Any of you who have watched the TV show House know that diagnosis can be really tricky. Some conditions are easy to identify and treat, and other symptoms doctors get wrong or just don’t understand, even with all their scans and tests. I personally like doctors who really know their stuff but still are humble enough to admit that they might be
wrong.
When it comes to personal relationships, I have a tendency to jump too quickly to a diagnosis. I can remember before I was married seeing parents who weren’t in my view doing a very good job. They would yell at their rebellious kids, and I would be pretty certain that my own children would learn how to be polite, obedient, and kind. All it would take would be for me to set an example of kindness and respect. My children would learn what they lived with.
Back then I actually believed that I was a patient person. In fact, there were many situations where my patience was exemplary. I remember helping a classmate learn to rollerskate. I went round and round the rink skating backwards while holding her hands. She said, “Thank you for helping me. You are so patient!” So I believed her, and I thought that I would be a patient parent when the time came.
All that changed with
our second child. Our two-and-a-half-year-old did not really know how to care for our eight-month-old baby. Sometimes he seemed to be testing her reactions to pain, and I got really upset. No, enraged. No one is going to hurt my baby, not even—especially not—my other child. That was the beginning of a dozen-year journey learning I was one of those parents that I had previously thought I’d be better than. I had become victim of the Three Finger Rule, which says that having one finger
pointed at someone else I have three pointed back at myself.

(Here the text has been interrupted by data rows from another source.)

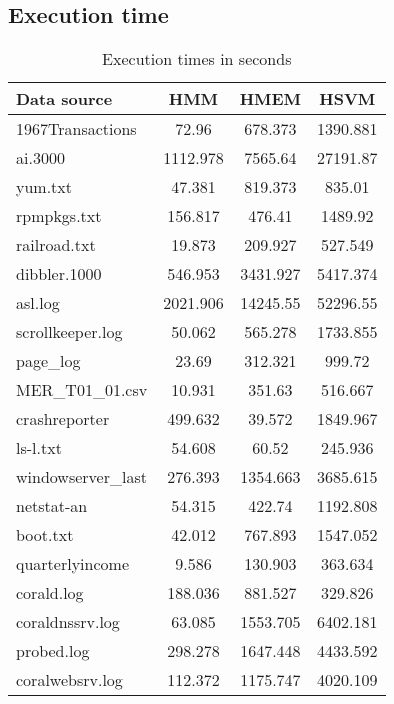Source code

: \subsection{Execution time}
\begin{table}[th]
\begin{center}
\begin{tabular}{|l||c|c|c|}\hline
Data source & HMM & HMEM & HSVM \\ \hline 
1967Transactions & 72.96 & 678.373 & 1390.881   \\\hline 
ai.3000 & 1112.978 & 7565.64 & 27191.87 \\ \hline
yum.txt & 47.381 &  819.373 & 835.01\\ \hline
rpmpkgs.txt & 156.817 & 476.41 & 1489.92\\ \hline
railroad.txt & 19.873 & 209.927 & 527.549  \\ \hline
dibbler.1000 & 546.953 & 3431.927 & 5417.374   \\ \hline
asl.log & 2021.906 & 14245.55 & 52296.55 \\ \hline
scrollkeeper.log  &  50.062 & 565.278 & 1733.855 \\ \hline
page\_log  & 23.69 & 312.321 & 999.72 \\ \hline
MER\_T01\_01.csv & 10.931 & 351.63 & 516.667 \\ \hline
crashreporter & 499.632 & 39.572 & 1849.967 \\ \hline
ls-l.txt & 54.608 & 60.52 & 245.936 \\ \hline
windowserver\_last & 276.393 & 1354.663 & 3685.615 \\ \hline
netstat-an & 54.315 & 422.74 & 1192.808 \\ \hline
boot.txt & 42.012 &  767.893 & 1547.052 \\ \hline
quarterlyincome & 9.586 & 130.903 & 363.634   \\ \hline
corald.log & 188.036 &  881.527 & 329.826 \\ \hline
coraldnssrv.log  & 63.085 &  1553.705 & 6402.181\\ \hline
probed.log & 298.278 & 1647.448 & 4433.592 \\ \hline
coralwebsrv.log & 112.372 & 1175.747 & 4020.109 \\\hline
\end{tabular}
\caption{Execution times in seconds}
\label{tab:time}
\end{center}
\end{table}


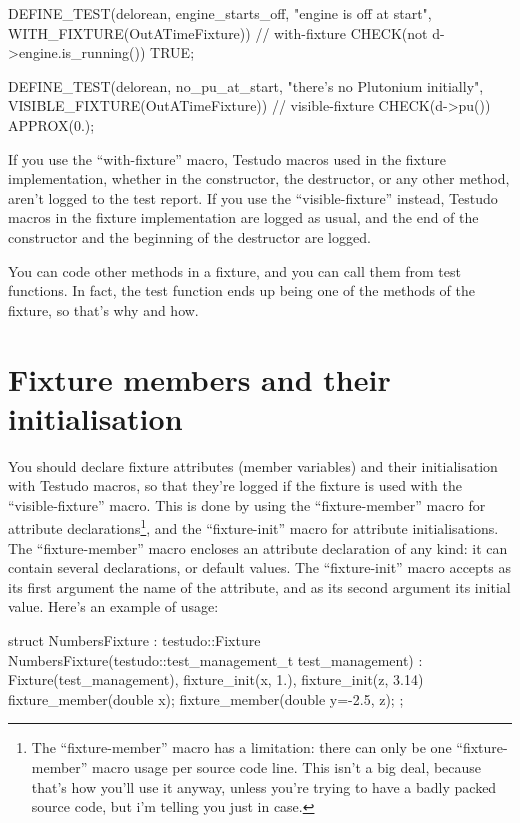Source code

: \documentclass[twoside, a4paper, article]{memoir}
\begin{document}
\begin{cpplisting}
DEFINE_TEST(delorean,
            engine_starts_off, "engine is off at start",
            WITH_FIXTURE(OutATimeFixture)) // with-fixture
{
  CHECK(not d->engine.is_running()) TRUE;
}

DEFINE_TEST(delorean,
            no_pu_at_start, "there's no Plutonium initially",
            VISIBLE_FIXTURE(OutATimeFixture)) // visible-fixture
{
  CHECK(d->pu()) APPROX(0.);
}
\end{cpplisting}

If you use the ``with-fixture'' macro, Testudo macros used in the fixture
implementation, whether in the constructor, the destructor, or any other
method, aren't logged to the test report.  If you use the ``visible-fixture''
instead, Testudo macros in the fixture implementation are logged as usual, and
the end of the constructor and the beginning of the destructor are logged.

You can code other methods in a fixture, and you can call them from test
functions.  In fact, the test function ends up being one of the methods of the
fixture, so that's why and how.

\section{Fixture members and their initialisation}
\label{sec:fixture-members-and-initialisation}

You should declare fixture attributes (member variables) and their
initialisation with Testudo macros, so that they're logged if the fixture is
used with the ``visible-fixture'' macro.  This is done by using the
``fixture-member'' macro for attribute declarations\footnote{The
  ``fixture-member'' macro has a limitation: there can only be one
  ``fixture-member'' macro usage per source code line.  This isn't a big deal,
  because that's how you'll use it anyway, unless you're trying to have a badly
  packed source code, but i'm telling you just in case.}, and the
``fixture-init'' macro for attribute initialisations.  The ``fixture-member''
macro encloses an attribute declaration of any kind: it can contain several
declarations, or default values.  The ``fixture-init'' macro accepts as its
first argument the name of the attribute, and as its second argument its
initial value.  Here's an example of usage:
\begin{cpplisting}
struct NumbersFixture : testudo::Fixture {
  NumbersFixture(testudo::test_management_t test_management)
    : Fixture(test_management),
      fixture_init(x, 1.), fixture_init(z, 3.14) { }
  fixture_member(double x);
  fixture_member(double y=-2.5, z);
};
\end{cpplisting}
\end{document}
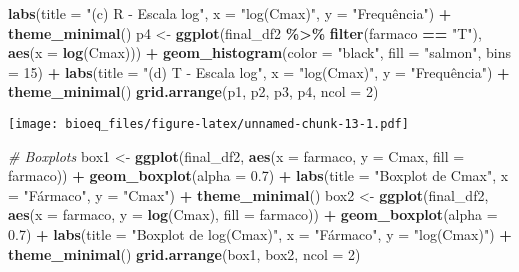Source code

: \documentclass[
]{article}
\newenvironment{Shaded}{\begin{snugshade}}{\end{snugshade}}
\newcommand{\AttributeTok}[1]{\textcolor[rgb]{0.13,0.29,0.53}{#1}}
\newcommand{\CommentTok}[1]{\textcolor[rgb]{0.56,0.35,0.01}{\textit{#1}}}
\newcommand{\DecValTok}[1]{\textcolor[rgb]{0.00,0.00,0.81}{#1}}
\newcommand{\FloatTok}[1]{\textcolor[rgb]{0.00,0.00,0.81}{#1}}
\newcommand{\FunctionTok}[1]{\textcolor[rgb]{0.13,0.29,0.53}{\textbf{#1}}}
\newcommand{\NormalTok}[1]{#1}
\newcommand{\OtherTok}[1]{\textcolor[rgb]{0.56,0.35,0.01}{#1}}
\newcommand{\SpecialCharTok}[1]{\textcolor[rgb]{0.81,0.36,0.00}{\textbf{#1}}}
\newcommand{\StringTok}[1]{\textcolor[rgb]{0.31,0.60,0.02}{#1}}
\begin{document}
\begin{Shaded}
\begin{Highlighting}[]
  \FunctionTok{labs}\NormalTok{(}\AttributeTok{title =} \StringTok{"(c) R {-} Escala log"}\NormalTok{, }\AttributeTok{x =} \StringTok{"log(Cmax)"}\NormalTok{, }\AttributeTok{y =} \StringTok{"Frequência"}\NormalTok{) }\SpecialCharTok{+}
  \FunctionTok{theme\_minimal}\NormalTok{()}
\NormalTok{p4 }\OtherTok{\textless{}{-}} \FunctionTok{ggplot}\NormalTok{(final\_df2 }\SpecialCharTok{\%\textgreater{}\%} \FunctionTok{filter}\NormalTok{(farmaco }\SpecialCharTok{==} \StringTok{"T"}\NormalTok{), }\FunctionTok{aes}\NormalTok{(}\AttributeTok{x =} \FunctionTok{log}\NormalTok{(Cmax))) }\SpecialCharTok{+}
  \FunctionTok{geom\_histogram}\NormalTok{(}\AttributeTok{color =} \StringTok{"black"}\NormalTok{, }\AttributeTok{fill =} \StringTok{"salmon"}\NormalTok{, }\AttributeTok{bins =} \DecValTok{15}\NormalTok{) }\SpecialCharTok{+}
  \FunctionTok{labs}\NormalTok{(}\AttributeTok{title =} \StringTok{"(d) T {-} Escala log"}\NormalTok{, }\AttributeTok{x =} \StringTok{"log(Cmax)"}\NormalTok{, }\AttributeTok{y =} \StringTok{"Frequência"}\NormalTok{) }\SpecialCharTok{+}
  \FunctionTok{theme\_minimal}\NormalTok{()}
\FunctionTok{grid.arrange}\NormalTok{(p1, p2, p3, p4, }\AttributeTok{ncol =} \DecValTok{2}\NormalTok{)}
\end{Highlighting}
\end{Shaded}

\texttt{[image: bioeq\_files/figure-latex/unnamed-chunk-13-1.pdf]}

\begin{Shaded}
\begin{Highlighting}[]
\CommentTok{\# Boxplots}
\NormalTok{box1 }\OtherTok{\textless{}{-}} \FunctionTok{ggplot}\NormalTok{(final\_df2, }\FunctionTok{aes}\NormalTok{(}\AttributeTok{x =}\NormalTok{ farmaco, }\AttributeTok{y =}\NormalTok{ Cmax, }\AttributeTok{fill =}\NormalTok{ farmaco)) }\SpecialCharTok{+}
  \FunctionTok{geom\_boxplot}\NormalTok{(}\AttributeTok{alpha =} \FloatTok{0.7}\NormalTok{) }\SpecialCharTok{+}
  \FunctionTok{labs}\NormalTok{(}\AttributeTok{title =} \StringTok{"Boxplot de Cmax"}\NormalTok{, }\AttributeTok{x =} \StringTok{"Fármaco"}\NormalTok{, }\AttributeTok{y =} \StringTok{"Cmax"}\NormalTok{) }\SpecialCharTok{+}
  \FunctionTok{theme\_minimal}\NormalTok{()}
\NormalTok{box2 }\OtherTok{\textless{}{-}} \FunctionTok{ggplot}\NormalTok{(final\_df2, }\FunctionTok{aes}\NormalTok{(}\AttributeTok{x =}\NormalTok{ farmaco, }\AttributeTok{y =} \FunctionTok{log}\NormalTok{(Cmax), }\AttributeTok{fill =}\NormalTok{ farmaco)) }\SpecialCharTok{+}
  \FunctionTok{geom\_boxplot}\NormalTok{(}\AttributeTok{alpha =} \FloatTok{0.7}\NormalTok{) }\SpecialCharTok{+}
  \FunctionTok{labs}\NormalTok{(}\AttributeTok{title =} \StringTok{"Boxplot de log(Cmax)"}\NormalTok{, }\AttributeTok{x =} \StringTok{"Fármaco"}\NormalTok{, }\AttributeTok{y =} \StringTok{"log(Cmax)"}\NormalTok{) }\SpecialCharTok{+}
  \FunctionTok{theme\_minimal}\NormalTok{()}
\FunctionTok{grid.arrange}\NormalTok{(box1, box2, }\AttributeTok{ncol =} \DecValTok{2}\NormalTok{)}
\end{Highlighting}
\end{Shaded}
\end{document}
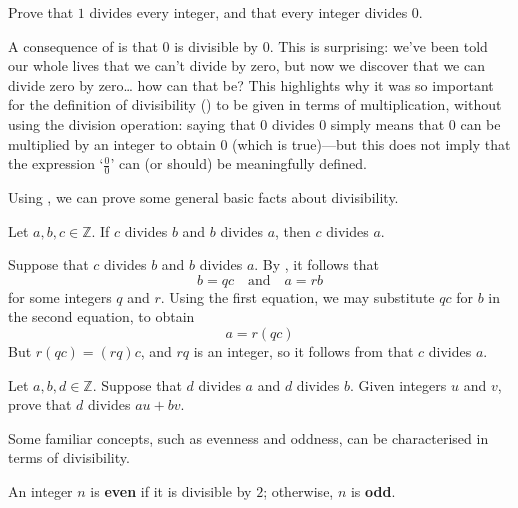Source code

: \begin{exercise}
\label{exOneDividesEveryIntegerDividesZero}
Prove that $1$ divides every integer, and that every integer divides $0$.
\end{exercise}

A consequence of  is that $0$ is divisible by $0$. This is surprising: we've been told our whole lives that we can't divide by zero, but now we discover that we can divide zero by zero\dots{} how can that be? This highlights why it was so important for the definition of divisibility () to be given in terms of multiplication, without using the division operation: saying that $0$ divides $0$ simply means that $0$ can be multiplied by an integer to obtain $0$ (which is true)---but this does not imply that the expression `$\frac{0}{0}$' can (or should) be meaningfully defined.

Using , we can prove some general basic facts about divisibility.

\begin{proposition}
\label{propDivisibilityIsTransitive}
Let $a,b,c \in \mathbb{Z}$. If $c$ divides $b$ and $b$ divides $a$, then $c$ divides $a$.
\end{proposition}

\begin{cproof}
Suppose that $c$ divides $b$ and $b$ divides $a$. By , it follows that
\[ b=qc \quad \text{and} \quad a=rb \]
for some integers $q$ and $r$. Using the first equation, we may substitute $qc$ for $b$ in the second equation, to obtain
\[ a=r(qc) \]
But $r(qc) = (rq)c$, and $rq$ is an integer, so it follows from  that $c$ divides $a$.
\end{cproof}


\begin{exercise}
\label{exDivisibilityIsLinear}
Let $a,b,d \in \mathbb{Z}$. Suppose that $d$ divides $a$ and $d$ divides $b$. Given integers $u$ and $v$, prove that $d$ divides $au+bv$.
\end{exercise}

Some familiar concepts, such as evenness and oddness, can be characterised in terms of divisibility.

\begin{definition}
\label{defEvenOdd}
An integer $n$ is \textbf{even} if it is divisible by $2$; otherwise, $n$ is \textbf{odd}.
\end{definition}


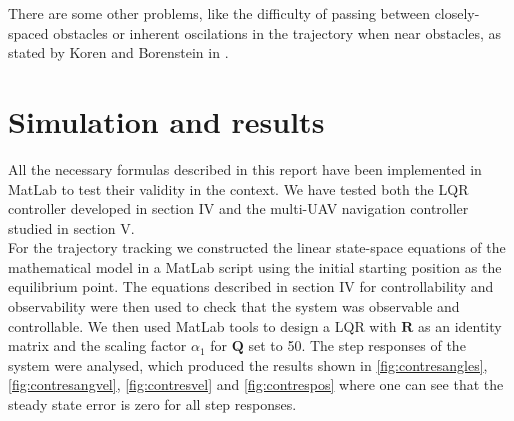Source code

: \documentclass[journal, twoside]{IEEEtran}
\newcommand*{\subb}[1]{_{\mathrm{#1}}}
\begin{document}
%	
		
		There are some other problems, like the difficulty of passing between closely-spaced obstacles or inherent oscilations in the trajectory when near obstacles, as stated by Koren and Borenstein in \cite{koren_pot_fields_limitations}. 
	
	\section{Simulation and results}
	All the necessary formulas described in this report have been implemented in MatLab to test their validity in the context. We have tested both the LQR controller developed in section IV and the multi-UAV navigation controller studied in section V. \\
	
	For the trajectory tracking we constructed the linear state-space equations of the mathematical model in a MatLab script using the initial starting position as the equilibrium point. The equations described in section IV for controllability and observability were then used to check that the system was observable and controllable.  We then used MatLab tools to design a LQR with $\bm{R}$ as an identity matrix and the scaling factor $\alpha\subb{1}$ for $\bm{Q}$ set to 50. The step responses of the system were analysed, which produced the results shown in \figurename{ \ref{fig:contresangles}}, \figurename{ \ref{fig:contresangvel}}, \figurename{ \ref{fig:contresvel}} and \figurename{ \ref{fig:contrespos}} where one can see that the steady state error is zero for all step responses.\\
\end{document}

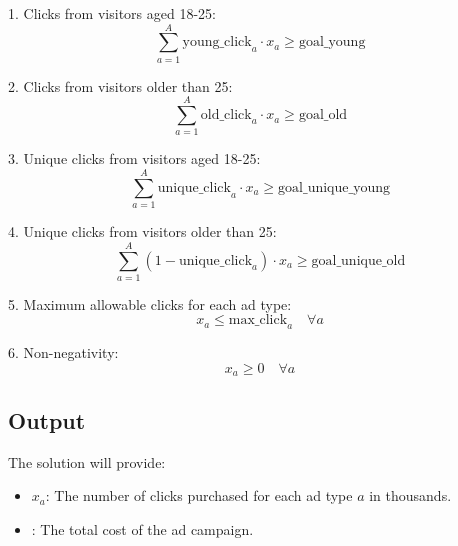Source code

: \documentclass{article}
\begin{document}
1. Clicks from visitors aged 18-25:
\[
\sum_{a=1}^{A} \text{young\_click}_a \cdot x_a \geq \text{goal\_young}
\]

2. Clicks from visitors older than 25:
\[
\sum_{a=1}^{A} \text{old\_click}_a \cdot x_a \geq \text{goal\_old}
\]

3. Unique clicks from visitors aged 18-25:
\[
\sum_{a=1}^{A} \text{unique\_click}_a \cdot x_a \geq \text{goal\_unique\_young}
\]

4. Unique clicks from visitors older than 25:
\[
\sum_{a=1}^{A} (1 - \text{unique\_click}_a) \cdot x_a \geq \text{goal\_unique\_old}
\]

5. Maximum allowable clicks for each ad type:
\[
x_a \leq \text{max\_click}_a \quad \forall a
\]

6. Non-negativity:
\[
x_a \geq 0 \quad \forall a
\]

\subsection*{Output}
The solution will provide:
\begin{itemize}
    \item \( x_a \): The number of clicks purchased for each ad type \( a \) in thousands.
    \item {}: The total cost of the ad campaign.
\end{itemize}
\end{document}
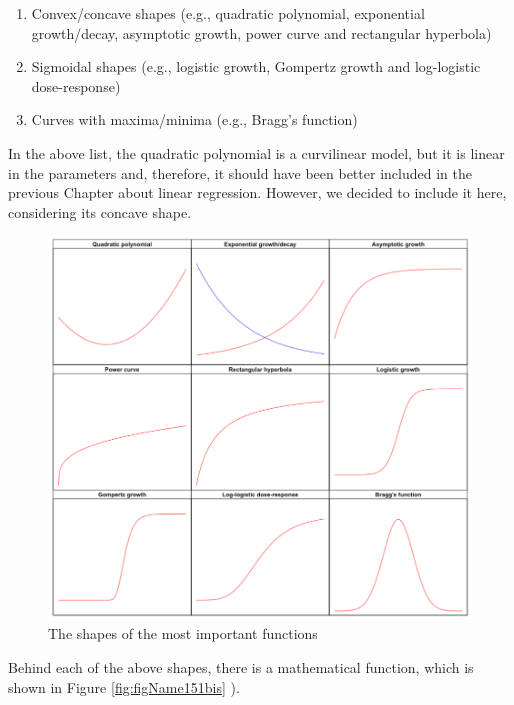 \documentclass[a4paper,12pt,oneside]{book}
\providecommand{\tightlist}{%
  \setlength{\itemsep}{0pt}\setlength{\parskip}{0pt}}
\begin{document}
\begin{enumerate}
\def\labelenumi{\arabic{enumi}.}
\tightlist
\item
  Convex/concave shapes (e.g., quadratic polynomial, exponential growth/decay, asymptotic growth, power curve and rectangular hyperbola)
\item
  Sigmoidal shapes (e.g., logistic growth, Gompertz growth and log-logistic dose-response)
\item
  Curves with maxima/minima (e.g., Bragg's function)
\end{enumerate}

In the above list, the quadratic polynomial is a curvilinear model, but it is linear in the parameters and, therefore, it should have been better included in the previous Chapter about linear regression. However, we decided to include it here, considering its concave shape.

\begin{figure}

{\centering \includegraphics[width=0.95\linewidth]{_images/nonLinearCurves} 

}

\caption{The shapes of the most important functions}\label{fig:figName151}
\end{figure}

Behind each of the above shapes, there is a mathematical function, which is shown in Figure \ref{fig:figName151bis} ).
\end{document}
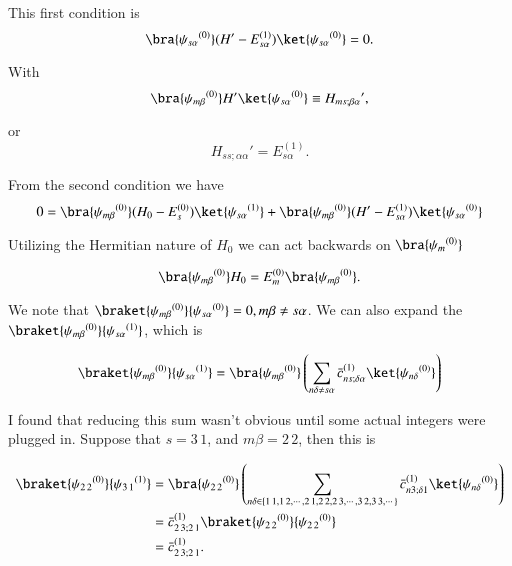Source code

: This first condition is
\begin{equation}\label{eqn:qmTwoL5a:480}
\bra{{\psi_{s \alpha}}^{(0)}} (H' - E_{s \alpha}^{(1)}) \ket{{\psi_{s \alpha}}^{(0)}} = 0.
\end{equation}

With
\begin{equation}\label{eqn:qmTwoL5a:500}
\bra{{\psi_{m \beta}}^{(0)}} H' \ket{{\psi_{s \alpha}}^{(0)}} \equiv {H_{ms ; \beta \alpha}}',
\end{equation}

or
\begin{equation}\label{eqn:qmTwoL5a:520}
{H_{ss ; \alpha \alpha}}' = E_{s \alpha}^{(1)}.
\end{equation}

From the second condition we have
\begin{equation}\label{eqn:qmTwoL5a:540}
0 = \bra{{\psi_{m \beta}}^{(0)}} 
(H_0 - E_s^{(0)}) \ket{{\psi_{s \alpha}}^{(1)}} 
+\bra{{\psi_{m \beta}}^{(0)}} 
(H' - E_{s \alpha}^{(1)}) \ket{{\psi_{s \alpha}}^{(0)}} 
\end{equation}

Utilizing the Hermitian nature of $H_0$ we can act backwards on $\bra{{\psi_m}^{(0)}}$ 

\begin{equation}\label{eqn:qmTwoL5a:560}
\bra{{\psi_{m \beta}}^{(0)}} H_0
=
E_m^{(0)} \bra{{\psi_{m \beta}}^{(0)}}.
\end{equation}

We note that $\braket{{\psi_{m \beta}}^{(0)}}{{\psi_{s \alpha}}^{(0)}} = 0, m \beta \ne s \alpha$.  We can also expand the $\braket{{\psi_{m \beta}}^{(0)}}{{\psi_{s \alpha}}^{(1)}}$, which is

\begin{align*}
\braket{{\psi_{m \beta}}^{(0)}}{{\psi_{s \alpha}}^{(1)}} 
&=
\bra{{\psi_{m \beta}}^{(0)}}
\left(
\sum_{n\delta \ne s\alpha} {\bar{c}_{ns;\delta \alpha}}^{(1)} \ket{{\psi_{n \delta}}^{(0)}}
\right) \\
\end{align*}

I found that reducing this sum wasn't obvious until some actual integers were plugged in.  Suppose that $s = 3\,1$, and $m \beta = 2\,2$, then this is

\begin{align*}
\braket{{\psi_{2\,2}}^{(0)}}{{\psi_{3\,1}}^{(1)}} 
&=
\bra{{\psi_{2\,2}}^{(0)}}
\left(
\sum_{n \delta \in \{1\,1, 1\,2, \cdots, 2\,1, 2\,2, 2\,3, \cdots, 3\,2, 3\,3, \cdots \} } {\bar{c}_{n 3; \delta 1}}^{(1)} \ket{{\psi_{n \delta}}^{(0)}}
\right) \\
&=
{\bar{c}_{2\,3 ; 2\,1}}^{(1)} \braket{{\psi_{2\,2}}^{(0)}}{{\psi_{2\,2}}^{(0)}} \\
&=
{\bar{c}_{2\,3; 2\,1}}^{(1)}.
\end{align*}

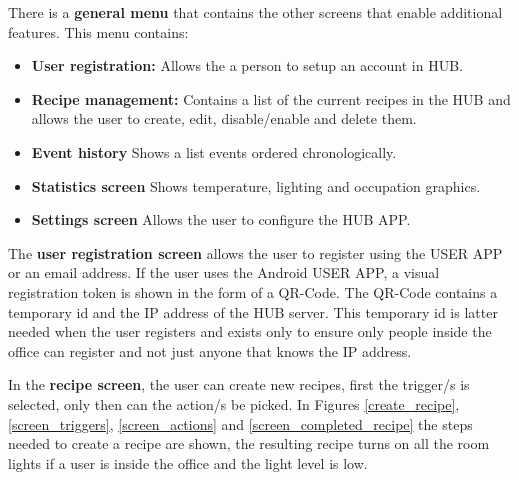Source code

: There is a \textbf{general menu} that contains the other screens that enable additional features. This menu contains:
\begin{itemize}
  \item \textbf{User registration:} Allows the a person to setup an account in HUB. 
  \item \textbf{Recipe management:} Contains a list of the current recipes in the HUB and allows the user to create, edit, disable/enable and delete them.
  
  \item \textbf{Event history} Shows a list events ordered chronologically. 
  
  \item \textbf{Statistics screen} Shows temperature, lighting and occupation graphics. 
  
  \item \textbf{Settings screen} Allows the user to configure the HUB APP.
\end{itemize}



The \textbf{user registration screen} allows the user to register using the USER APP or an email address.
If the user uses the Android USER APP, a visual registration token is shown in the form of a QR-Code. The QR-Code contains a temporary id and the IP address of the HUB server. This temporary id is latter needed when the user registers and exists  only to ensure only people inside the office can register and not just anyone that knows the IP address.

In the \textbf{recipe screen}, the user can create new recipes, first the trigger/s is selected, only then can the action/s be picked. In Figures \ref{create_recipe}, \ref{screen_triggers}, \ref{screen_actions} and \ref{screen_completed_recipe} the steps needed to create a recipe are shown, the resulting recipe turns on all the room lights if a user is inside the office and the light level is low. 

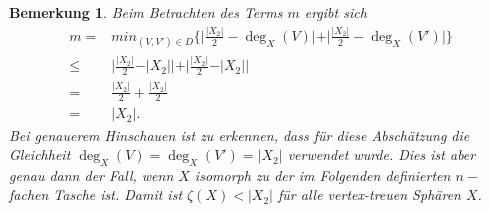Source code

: \documentclass[12pt,titlepage,twoside,cleardoublepage]{article}
\theoremstyle{nummermitklammern}
\newtheorem{bemerkung}[temp]{Bemerkung}
\newtheorem{bemerkung}[zahl]{Bemerkung}
\numberwithin{equation}{section}
\begin{document}
\begin{bemerkung}
Beim Betrachten des Terms $m$ ergibt sich
\begin{align*}
m=&min_{(V,V')\in D}\{\vert\frac{\vert X_2 \vert}{2}-\deg_X(V)\vert +\vert \frac{\vert X_2 \vert}{2}-\deg_X(V')\vert\}\\
\leq& \vert\frac{\vert X_2 \vert}{2}-\vert X_2\vert\vert +\vert \frac{\vert X_2 \vert}{2}-\vert X_2\vert\vert \\
=&\frac{\vert X_2 \vert}{2}+\frac{\vert X_2 \vert}{2}\\
=&\vert X_2 \vert.
\end{align*}
Bei genauerem Hinschauen ist zu erkennen, dass für diese Abschätzung die Gleichheit $\deg_X(V)=\deg_X(V')=\vert X_2 \vert$ verwendet wurde. Dies ist aber genau dann der Fall, wenn $X$ isomorph zu der im Folgenden definierten $n-$fachen Tasche ist. 
Damit ist $\zeta (X)< \vert X_2 \vert$ für alle vertex-treuen Sphären $X$. 
\end{bemerkung}
\end{document}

It is easy to look at other people and think we know what their problems are, and know just what will fix them. It seems that our current political debates have a lot of glib diagnosis of what in the end turn out to be complex situations. Sometimes the lack of civil language makes we wince and conclude that If I were running for president I would never be so impolite to any other candidate or group of
voters.
Then I think again and realize that my task is to make sure that my own language is not prejudiced or impolite; that I don’t diagnose too quickly or speak too rudely when my spouse, my children, my coworkers or my friends don’t seem to have the wisdom, compassion or plain common sense that I so easily attribute to myself.